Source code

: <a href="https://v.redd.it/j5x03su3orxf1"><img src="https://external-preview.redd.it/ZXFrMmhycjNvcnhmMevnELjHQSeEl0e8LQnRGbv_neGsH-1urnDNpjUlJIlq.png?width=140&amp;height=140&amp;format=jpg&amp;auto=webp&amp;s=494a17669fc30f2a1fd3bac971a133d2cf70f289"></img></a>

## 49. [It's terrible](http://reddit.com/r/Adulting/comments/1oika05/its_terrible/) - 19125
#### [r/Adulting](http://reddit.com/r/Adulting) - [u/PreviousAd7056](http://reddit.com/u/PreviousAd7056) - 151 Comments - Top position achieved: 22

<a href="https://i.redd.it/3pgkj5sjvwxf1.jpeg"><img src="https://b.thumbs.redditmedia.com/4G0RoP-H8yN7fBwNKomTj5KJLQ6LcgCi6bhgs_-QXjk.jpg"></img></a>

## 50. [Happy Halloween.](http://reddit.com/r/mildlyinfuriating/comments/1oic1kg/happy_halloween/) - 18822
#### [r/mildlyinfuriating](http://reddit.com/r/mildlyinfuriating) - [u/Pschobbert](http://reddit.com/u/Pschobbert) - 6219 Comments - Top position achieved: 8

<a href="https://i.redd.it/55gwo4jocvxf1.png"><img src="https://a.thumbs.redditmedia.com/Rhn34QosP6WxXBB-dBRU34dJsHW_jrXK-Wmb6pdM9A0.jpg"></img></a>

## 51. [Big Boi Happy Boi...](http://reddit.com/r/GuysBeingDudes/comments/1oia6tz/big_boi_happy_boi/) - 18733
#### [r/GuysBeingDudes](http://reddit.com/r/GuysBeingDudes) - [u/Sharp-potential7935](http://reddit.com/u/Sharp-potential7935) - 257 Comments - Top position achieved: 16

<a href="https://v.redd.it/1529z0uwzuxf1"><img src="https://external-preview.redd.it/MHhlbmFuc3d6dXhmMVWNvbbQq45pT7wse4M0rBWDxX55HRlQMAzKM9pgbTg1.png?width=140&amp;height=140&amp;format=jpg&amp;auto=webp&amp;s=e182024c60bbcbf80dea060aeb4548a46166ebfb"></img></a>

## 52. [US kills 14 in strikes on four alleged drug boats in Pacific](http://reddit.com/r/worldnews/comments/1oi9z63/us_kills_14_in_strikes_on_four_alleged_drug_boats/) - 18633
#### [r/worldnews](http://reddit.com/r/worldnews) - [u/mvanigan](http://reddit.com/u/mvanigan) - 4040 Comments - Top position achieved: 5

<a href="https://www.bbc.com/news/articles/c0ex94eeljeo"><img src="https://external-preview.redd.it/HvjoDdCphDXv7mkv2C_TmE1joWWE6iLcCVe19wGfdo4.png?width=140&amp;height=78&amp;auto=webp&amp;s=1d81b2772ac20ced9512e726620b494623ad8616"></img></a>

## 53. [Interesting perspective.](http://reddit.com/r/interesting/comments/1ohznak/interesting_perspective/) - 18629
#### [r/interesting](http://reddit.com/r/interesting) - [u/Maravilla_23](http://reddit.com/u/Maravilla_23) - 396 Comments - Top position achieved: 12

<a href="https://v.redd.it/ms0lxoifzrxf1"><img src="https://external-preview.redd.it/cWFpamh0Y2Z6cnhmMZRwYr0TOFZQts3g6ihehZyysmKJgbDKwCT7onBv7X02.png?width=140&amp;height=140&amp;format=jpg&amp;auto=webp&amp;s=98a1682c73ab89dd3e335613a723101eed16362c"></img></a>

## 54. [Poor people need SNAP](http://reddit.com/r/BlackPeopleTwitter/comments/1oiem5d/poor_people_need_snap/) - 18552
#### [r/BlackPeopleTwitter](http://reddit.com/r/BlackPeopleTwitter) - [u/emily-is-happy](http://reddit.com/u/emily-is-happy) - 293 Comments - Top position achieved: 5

============================================================

*Written task:* What are the lines from the one containing "## 52. [US kills" to the end of the material above? Return them exactly, and only them.

*Task answer:*
## 52. [US kills 14 in strikes on four alleged drug boats in Pacific](http://reddit.com/r/worldnews/comments/1oi9z63/us_kills_14_in_strikes_on_four_alleged_drug_boats/) - 18633
#### [r/worldnews](http://reddit.com/r/worldnews) - [u/mvanigan](http://reddit.com/u/mvanigan) - 4040 Comments - Top position achieved: 5

<a href="https://www.bbc.com/news/articles/c0ex94eeljeo"><img src="https://external-preview.redd.it/HvjoDdCphDXv7mkv2C_TmE1joWWE6iLcCVe19wGfdo4.png?width=140&amp;height=78&amp;auto=webp&amp;s=1d81b2772ac20ced9512e726620b494623ad8616"></img></a>

## 53. [Interesting perspective.](http://reddit.com/r/interesting/comments/1ohznak/interesting_perspective/) - 18629
#### [r/interesting](http://reddit.com/r/interesting) - [u/Maravilla_23](http://reddit.com/u/Maravilla_23) - 396 Comments - Top position achieved: 12

<a href="https://v.redd.it/ms0lxoifzrxf1"><img src="https://external-preview.redd.it/cWFpamh0Y2Z6cnhmMZRwYr0TOFZQts3g6ihehZyysmKJgbDKwCT7onBv7X02.png?width=140&amp;height=140&amp;format=jpg&amp;auto=webp&amp;s=98a1682c73ab89dd3e335613a723101eed16362c"></img></a>

## 54. [Poor people need SNAP](http://reddit.com/r/BlackPeopleTwitter/comments/1oiem5d/poor_people_need_snap/) - 18552
#### [r/BlackPeopleTwitter](http://reddit.com/r/BlackPeopleTwitter) - [u/emily-is-happy](http://reddit.com/u/emily-is-happy) - 293 Comments - Top position achieved: 5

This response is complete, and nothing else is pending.